Detection of Diverse Bacterial Signatures in Atherosclerotic Lesions of Patients With Coronary Heart Disease


Detection of Diverse Bacterial Signatures in Atherosclerotic Lesions of Patients With Coronary Heart Disease

Stephan J Ott et al. Circulation. .


Background: Bacterial infection has been discussed as a potential etiologic factor in the pathophysiology of coronary heart disease (CHD). This study analyzes molecular phylogenies to systematically explore the presence, frequency, and diversity of bacteria in atherosclerotic lesions in patients with CHD.
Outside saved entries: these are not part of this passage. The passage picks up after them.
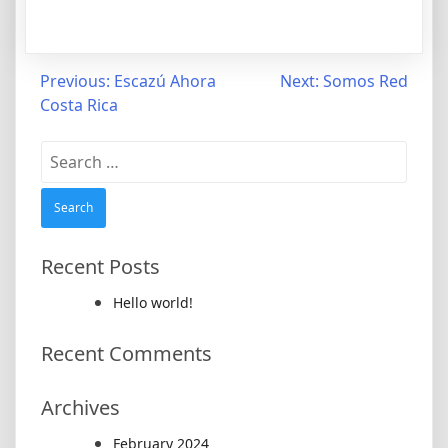
Post
Previous:
Escazú Ahora
Next:
Somos Red
Costa Rica
navigation
Search
for:
Recent Posts
Hello world!
Recent Comments
Archives
February 2024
Methods and results: We investigated 16S rDNA signatures in atherosclerotic tissue obtained through catheter-based atherectomy of 38 patients with CHD, control material from postmortem patients (n=15), and heart-beating organ donors (n=11) using clone libraries, denaturating gradient gel analysis, and fluorescence in situ hybridization. Bacterial DNA was found in all CHD patients by conserved PCR but not in control material or in any of the normal/unaffected coronary arteries. Presence of bacteria in atherosclerotic lesions was confirmed by fluorescence in situ hybridization. A high overall bacterial diversity of >50 different species, among them Staphylococcus species, Proteus vulgaris, Klebsiella pneumoniae, and Streptococcus species, was demonstrated in >1500 clones from a combined library and confirmed by denaturating gradient gel analysis. Mean bacterial diversity in atheromas was high, with a score of 12.33+/-3.81 (range, 5 to 22). A specific PCR detected Chlamydia species in 51.5% of CHD patients.

Conclusions: Detection of a broad variety of molecular signatures in all CHD specimens suggests that diverse bacterial colonization may be more important than a single pathogen. Our observation does not allow us to conclude that bacteria are the causative agent in the etiopathogenesis of CHD. However, bacterial agents could have secondarily colonized atheromatous lesions and could act as an additional factor accelerating disease progression.